In an attempt to further drive down expenses in response to the prevailing low-revenue environment, weighed down by near-zero-percent short-term interest rates, U.S. Bancorp had previously frozen its full-time employee (FTE) count. New employees could be hired, but only to replace ones that were leaving. The Minnesota-based bank is now taking this one step further, by attacking discretionary expenses.

According to Davis:

This is being accomplished through FTE actions as well as programs that will reduce travel costs by effectively using video and teleconferencing, increasing our use of air fare and hotel discounts and eliminating most discretionary travel. We're also expanding the use of electronic communication internally and with our customers to reduce spending in printing and postage. Additionally, we begun to evaluate professional service and contract labor arrangements, and we expect to see improved efficiencies as resources are more appropriately allocated.

4. What will happen when interest rates rise
One of the big question marks in the bank industry right now concerns the fallout from higher interest rates -- assuming, of course, that the Federal Reserve eventually decides to push them up. Davis has been one of the few big bank CEOs to discuss this issue candidly on record. As he sees it, there will be two effects: deposits will flee in search of higher yields and commercial customers were scurry at the last moment to lock in lower lending rates.

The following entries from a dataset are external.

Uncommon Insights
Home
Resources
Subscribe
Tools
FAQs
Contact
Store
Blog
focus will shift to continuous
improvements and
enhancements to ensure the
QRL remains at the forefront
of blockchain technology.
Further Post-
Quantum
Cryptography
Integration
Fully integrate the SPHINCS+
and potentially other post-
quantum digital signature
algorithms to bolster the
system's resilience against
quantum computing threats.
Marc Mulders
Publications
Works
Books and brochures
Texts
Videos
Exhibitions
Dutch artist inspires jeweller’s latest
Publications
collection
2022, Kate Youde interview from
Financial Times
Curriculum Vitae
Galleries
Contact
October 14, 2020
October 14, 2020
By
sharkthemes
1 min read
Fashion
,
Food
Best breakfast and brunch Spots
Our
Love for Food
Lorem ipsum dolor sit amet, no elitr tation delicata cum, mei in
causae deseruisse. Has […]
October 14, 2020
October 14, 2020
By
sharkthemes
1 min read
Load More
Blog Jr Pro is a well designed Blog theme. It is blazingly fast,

We're all going to have to get ready for this moment when deposits start to flow out of banks, and we should celebrate it, right? [Customers] are back up to a savings level now that hasn't been seen in 12 years. That's great for America, but now we want them to use [their deposits]. [...] Secondly, lines of credit that are already extended but not used -- get used, and then eventually new lines and loans start to happen. That's how the cycle reverses itself.

5. Timeline for future acquisitions
If bankers learned anything from the financial crisis, it was to be more judicious with acquisitions. Bank of America discovered this the hard way, with its 2008 purchase of mortgage-originator-cum-criminal enterprise Countrywide Financial, which has cost the bank $100 billion or more in subsequent legal fines and expenses. To a lesser extent, JPMorgan Chase learned the same lesson from its government-assisted acquisitions of Bear Stearns and Washington Mutual.

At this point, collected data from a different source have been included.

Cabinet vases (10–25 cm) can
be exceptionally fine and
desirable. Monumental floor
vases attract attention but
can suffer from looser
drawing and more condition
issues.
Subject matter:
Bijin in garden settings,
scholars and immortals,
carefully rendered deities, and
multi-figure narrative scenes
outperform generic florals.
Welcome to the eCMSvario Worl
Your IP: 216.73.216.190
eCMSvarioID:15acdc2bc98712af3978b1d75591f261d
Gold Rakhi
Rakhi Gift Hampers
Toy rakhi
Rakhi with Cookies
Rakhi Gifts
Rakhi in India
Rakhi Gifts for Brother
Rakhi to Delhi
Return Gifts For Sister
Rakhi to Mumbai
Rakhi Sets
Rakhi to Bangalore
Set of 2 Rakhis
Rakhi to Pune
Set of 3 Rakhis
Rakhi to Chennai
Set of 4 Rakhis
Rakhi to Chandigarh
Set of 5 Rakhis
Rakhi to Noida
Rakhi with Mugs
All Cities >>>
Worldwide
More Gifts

U.S. Bancorp avoided these pitfalls and is intent on continuing to do so. In response to an analyst's question about acquisitions, Davis explained that U.S. Bancorp won't be buying banks until at least 2017, at which point the statute of limitations should have run on crisis-related legal claims that could be brought against potential acquisition targets.

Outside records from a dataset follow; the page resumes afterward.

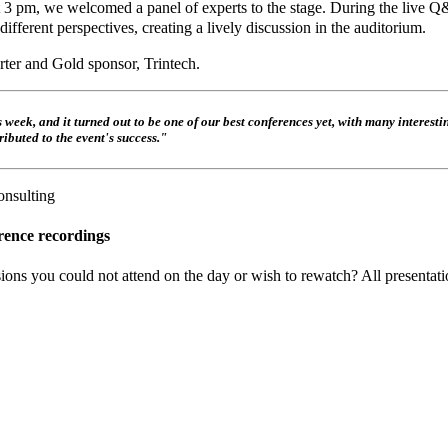
 At 3 pm, we welcomed a panel of experts to the stage. During the live 
ferent perspectives, creating a lively discussion in the auditorium.
ter and Gold sponsor, Trintech.
eek, and it turned out to be one of our best conferences yet, with many interesti
ibuted to the event's success."
onsulting
rence recordings
ons you could not attend on the day or wish to rewatch? All presentatio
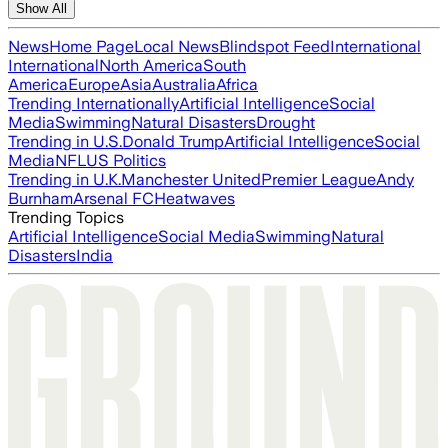
Show All
News
Home Page
Local News
Blindspot Feed
International
International
North America
South
America
Europe
Asia
Australia
Africa
Trending Internationally
Artificial Intelligence
Social
Media
Swimming
Natural Disasters
Drought
Trending in U.S.
Donald Trump
Artificial Intelligence
Social
Media
NFL
US Politics
Trending in U.K.
Manchester United
Premier League
Andy
Burnham
Arsenal FC
Heatwaves
Trending Topics
Artificial Intelligence
Social Media
Swimming
Natural
Disasters
India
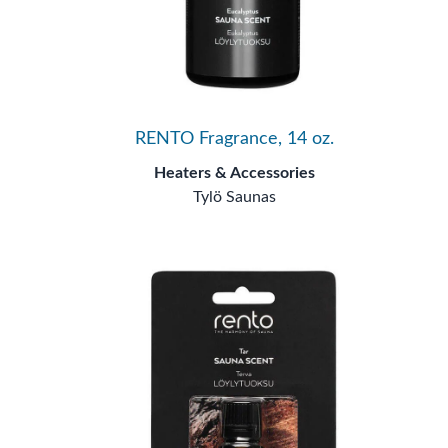
RENTO Fragrance, 14 oz.
Heaters & Accessories
Tylö Saunas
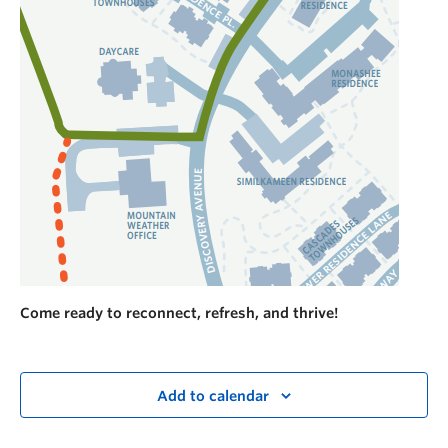
Come ready to reconnect, refresh, and thrive!
Add to calendar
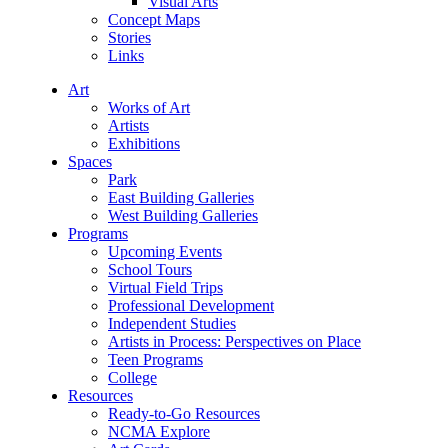
Visual Arts
Concept Maps
Stories
Links
Art
Works of Art
Artists
Exhibitions
Spaces
Park
East Building Galleries
West Building Galleries
Programs
Upcoming Events
School Tours
Virtual Field Trips
Professional Development
Independent Studies
Artists in Process: Perspectives on Place
Teen Programs
College
Resources
Ready-to-Go Resources
NCMA Explore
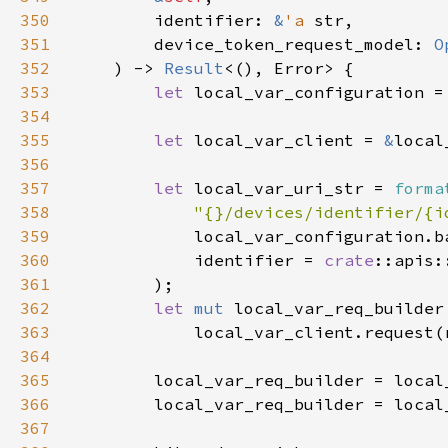
350
        identifier: 
&
'a 
351
        device_token_request_model: 
O
352
    ) -> 
Result
353
let 
local_var_configuration =
354
355
let 
local_var_client = 
&
356
357
let 
local_var_uri_str = 
forma
358
"{}/devices/identifier/{i
359
360
            identifier = 
crate
361
362
let 
mut 
363
364
365
366
        local_var_req_builder = local
367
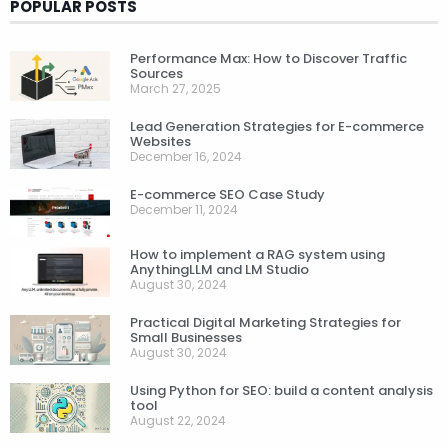
POPULAR POSTS
Performance Max: How to Discover Traffic
Sources
March 27, 2025
Lead Generation Strategies for E-commerce
Websites
December 16, 2024
E-commerce SEO Case Study
December 11, 2024
How to implement a RAG system using
AnythingLLM and LM Studio
August 30, 2024
Practical Digital Marketing Strategies for
Small Businesses
August 30, 2024
Using Python for SEO: build a content analysis
tool
August 22, 2024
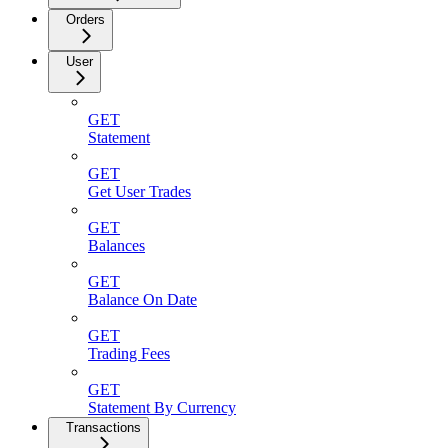
Orders
User
GET
Statement
GET
Get User Trades
GET
Balances
GET
Balance On Date
GET
Trading Fees
GET
Statement By Currency
Transactions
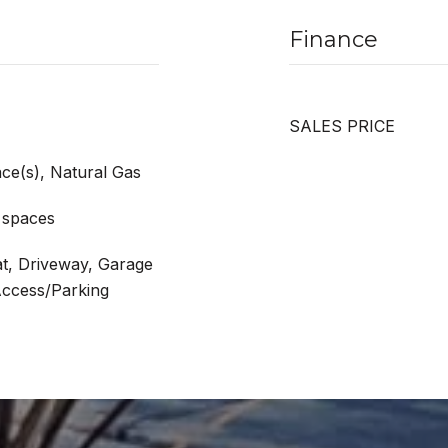
Finance
SALES PRICE
ace(s), Natural Gas
 spaces
at, Driveway, Garage
Access/Parking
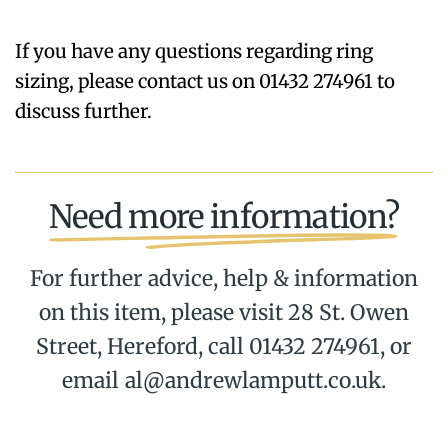
If you have any questions regarding ring
sizing, please contact us on 01432 274961 to
discuss further.
Need more information?
For further advice, help & information
on this item, please visit 28 St. Owen
Street, Hereford, call 01432 274961, or
email al@andrewlamputt.co.uk.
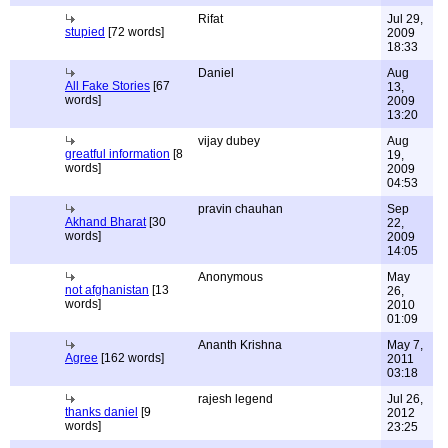
Rifat
Jul 29,
stupied
[72 words]
2009
18:33
Daniel
Aug
All Fake Stories
[67
13,
words]
2009
13:20
vijay dubey
Aug
greatful information
[8
19,
words]
2009
04:53
pravin chauhan
Sep
Akhand Bharat
[30
22,
words]
2009
14:05
Anonymous
May
not afghanistan
[13
26,
words]
2010
01:09
Ananth Krishna
May 7,
Agree
[162 words]
2011
03:18
rajesh legend
Jul 26,
thanks daniel
[9
2012
words]
23:25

I think the statute in our head kind of ends in '17, so I don't think '16 is going to be a year where you'll see us jumping into big bank deals or big branch deals. But we do love the noncapital businesses of fees and trust. And you saw a recent acquisition we made of the Auto Club card portfolio. There are more where that came from, and those are very attractive deals. They're bolt-on. They're low capital. [...] It's a good way to grow the balance sheet, and we'll continue to see opportunities there. So I think '16 looks like a tail end of the last 4, 5 years, and then '17 probably becomes the time we'll start looking at more traditional bank deals.